Below is one example of a common risk assessment tool, the Sad Persons Scale (Patterson et al 1983).
S – Sex
A – Age
D – Depression
P – Previous attempts
E – Ethanol abuse
R – Rational thinking loss
S – Social support lacking
O – Organised plan
N – No spouse
S – Sickness
Although risk assessment tools might be useful as a way to help structure or encourage a wider discussion of a person's needs, they should not be used in isolation to decide who is most at risk, or who should receive further treatment or support. This is because risk assessment tools do not accurately predict future risk of self-harm or suicide.

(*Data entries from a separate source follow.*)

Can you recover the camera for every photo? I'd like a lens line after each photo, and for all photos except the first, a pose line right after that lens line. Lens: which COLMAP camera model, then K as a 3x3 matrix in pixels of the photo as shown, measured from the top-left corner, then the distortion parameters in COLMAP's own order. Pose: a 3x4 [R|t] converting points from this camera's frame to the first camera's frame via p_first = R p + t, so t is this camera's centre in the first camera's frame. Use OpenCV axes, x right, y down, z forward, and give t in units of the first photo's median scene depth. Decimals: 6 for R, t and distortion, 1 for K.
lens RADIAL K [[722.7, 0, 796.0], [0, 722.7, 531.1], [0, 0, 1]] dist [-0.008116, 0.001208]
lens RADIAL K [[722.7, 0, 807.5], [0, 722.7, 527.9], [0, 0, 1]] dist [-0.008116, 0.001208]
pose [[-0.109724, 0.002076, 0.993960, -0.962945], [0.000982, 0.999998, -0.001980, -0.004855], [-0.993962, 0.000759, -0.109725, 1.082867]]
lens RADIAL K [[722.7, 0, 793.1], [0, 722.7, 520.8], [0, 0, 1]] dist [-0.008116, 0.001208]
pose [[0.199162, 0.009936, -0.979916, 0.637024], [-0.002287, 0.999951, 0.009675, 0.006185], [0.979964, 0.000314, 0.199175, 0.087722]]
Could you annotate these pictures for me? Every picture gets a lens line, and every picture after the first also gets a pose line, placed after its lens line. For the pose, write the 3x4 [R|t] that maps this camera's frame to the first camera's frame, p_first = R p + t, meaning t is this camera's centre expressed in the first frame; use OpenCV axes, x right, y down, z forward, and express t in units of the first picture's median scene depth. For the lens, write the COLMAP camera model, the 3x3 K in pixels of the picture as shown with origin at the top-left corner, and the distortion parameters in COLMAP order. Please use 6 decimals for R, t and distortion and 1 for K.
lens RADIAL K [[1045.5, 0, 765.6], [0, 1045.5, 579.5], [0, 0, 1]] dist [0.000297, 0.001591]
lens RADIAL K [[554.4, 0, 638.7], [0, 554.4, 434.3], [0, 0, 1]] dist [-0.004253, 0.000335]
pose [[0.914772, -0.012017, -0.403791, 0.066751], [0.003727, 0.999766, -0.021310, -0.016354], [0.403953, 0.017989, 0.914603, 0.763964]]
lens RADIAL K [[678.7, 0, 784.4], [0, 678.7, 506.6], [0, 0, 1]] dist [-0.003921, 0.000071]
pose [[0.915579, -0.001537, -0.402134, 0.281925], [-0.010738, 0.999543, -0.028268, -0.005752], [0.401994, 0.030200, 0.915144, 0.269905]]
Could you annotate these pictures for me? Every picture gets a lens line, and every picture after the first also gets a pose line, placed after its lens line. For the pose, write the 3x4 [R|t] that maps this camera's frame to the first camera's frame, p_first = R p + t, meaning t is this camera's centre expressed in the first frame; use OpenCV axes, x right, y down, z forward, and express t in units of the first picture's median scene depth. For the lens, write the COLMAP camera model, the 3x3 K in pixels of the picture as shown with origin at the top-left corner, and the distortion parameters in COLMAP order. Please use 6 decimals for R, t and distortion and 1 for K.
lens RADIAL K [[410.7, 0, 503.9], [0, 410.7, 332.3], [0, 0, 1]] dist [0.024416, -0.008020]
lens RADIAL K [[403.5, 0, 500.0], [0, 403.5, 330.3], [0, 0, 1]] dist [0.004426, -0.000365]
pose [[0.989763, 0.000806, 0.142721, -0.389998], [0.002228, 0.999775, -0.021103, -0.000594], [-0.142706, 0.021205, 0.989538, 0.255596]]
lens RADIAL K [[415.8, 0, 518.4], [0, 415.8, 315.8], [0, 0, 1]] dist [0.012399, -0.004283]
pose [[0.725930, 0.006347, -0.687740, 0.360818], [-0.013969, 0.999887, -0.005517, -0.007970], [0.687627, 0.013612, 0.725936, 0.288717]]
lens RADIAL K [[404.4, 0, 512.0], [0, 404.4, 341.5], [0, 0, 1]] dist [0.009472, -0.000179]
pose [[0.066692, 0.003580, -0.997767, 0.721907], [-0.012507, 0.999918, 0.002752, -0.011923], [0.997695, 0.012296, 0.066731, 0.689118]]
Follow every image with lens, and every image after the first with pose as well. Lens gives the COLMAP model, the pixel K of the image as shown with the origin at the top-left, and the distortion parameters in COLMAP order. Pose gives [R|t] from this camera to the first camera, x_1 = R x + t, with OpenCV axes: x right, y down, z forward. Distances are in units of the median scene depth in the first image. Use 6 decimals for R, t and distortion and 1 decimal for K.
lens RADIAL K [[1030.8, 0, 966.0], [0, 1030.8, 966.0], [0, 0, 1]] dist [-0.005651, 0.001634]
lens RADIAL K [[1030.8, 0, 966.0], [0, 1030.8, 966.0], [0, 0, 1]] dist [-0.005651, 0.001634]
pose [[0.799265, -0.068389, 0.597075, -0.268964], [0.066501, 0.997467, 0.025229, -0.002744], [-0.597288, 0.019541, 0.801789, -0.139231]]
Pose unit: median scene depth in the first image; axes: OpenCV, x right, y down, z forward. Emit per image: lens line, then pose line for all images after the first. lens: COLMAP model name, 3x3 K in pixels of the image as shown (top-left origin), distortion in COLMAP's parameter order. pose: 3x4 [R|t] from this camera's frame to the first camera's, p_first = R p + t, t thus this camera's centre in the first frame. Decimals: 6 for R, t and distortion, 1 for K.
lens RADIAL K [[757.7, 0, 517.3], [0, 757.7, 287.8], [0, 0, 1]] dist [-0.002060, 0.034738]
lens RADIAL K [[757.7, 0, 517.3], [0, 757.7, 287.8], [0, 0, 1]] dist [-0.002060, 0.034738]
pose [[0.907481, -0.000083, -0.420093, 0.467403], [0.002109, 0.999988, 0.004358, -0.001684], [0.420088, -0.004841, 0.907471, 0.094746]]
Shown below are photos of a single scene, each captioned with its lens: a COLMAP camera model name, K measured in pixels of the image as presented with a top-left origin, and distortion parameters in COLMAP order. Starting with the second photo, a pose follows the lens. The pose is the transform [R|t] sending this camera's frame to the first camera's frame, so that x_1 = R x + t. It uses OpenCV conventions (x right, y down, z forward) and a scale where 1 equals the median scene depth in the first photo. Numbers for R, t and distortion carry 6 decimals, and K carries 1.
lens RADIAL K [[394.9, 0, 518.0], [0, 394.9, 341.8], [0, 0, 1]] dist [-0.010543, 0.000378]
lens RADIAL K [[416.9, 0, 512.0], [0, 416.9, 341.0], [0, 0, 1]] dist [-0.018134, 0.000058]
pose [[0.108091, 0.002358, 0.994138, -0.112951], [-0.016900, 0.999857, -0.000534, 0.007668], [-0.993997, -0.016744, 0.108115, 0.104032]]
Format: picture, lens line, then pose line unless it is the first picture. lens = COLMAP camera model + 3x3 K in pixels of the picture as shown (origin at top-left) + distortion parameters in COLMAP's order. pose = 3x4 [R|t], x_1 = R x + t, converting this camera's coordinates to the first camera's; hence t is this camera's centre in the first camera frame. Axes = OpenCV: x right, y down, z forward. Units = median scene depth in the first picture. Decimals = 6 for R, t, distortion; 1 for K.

Research studies have shown that tools are only accurate in their assessment of future risk in about 5% of cases, which mean that risk assessment tools fail to predict future risk 95% of the time.
In summary, the NICE guidelines on the management of self-harm state that:
- risk assessment tools and scales should not be used to predict future suicide or risk of future self-harm;
- risk assessment tools and scales should not be used to determine who should and should not be offered treatment and who should be discharged;
- risk assessment tools may, however, be considered to help structure, prompt, or add detail to a broader assessment.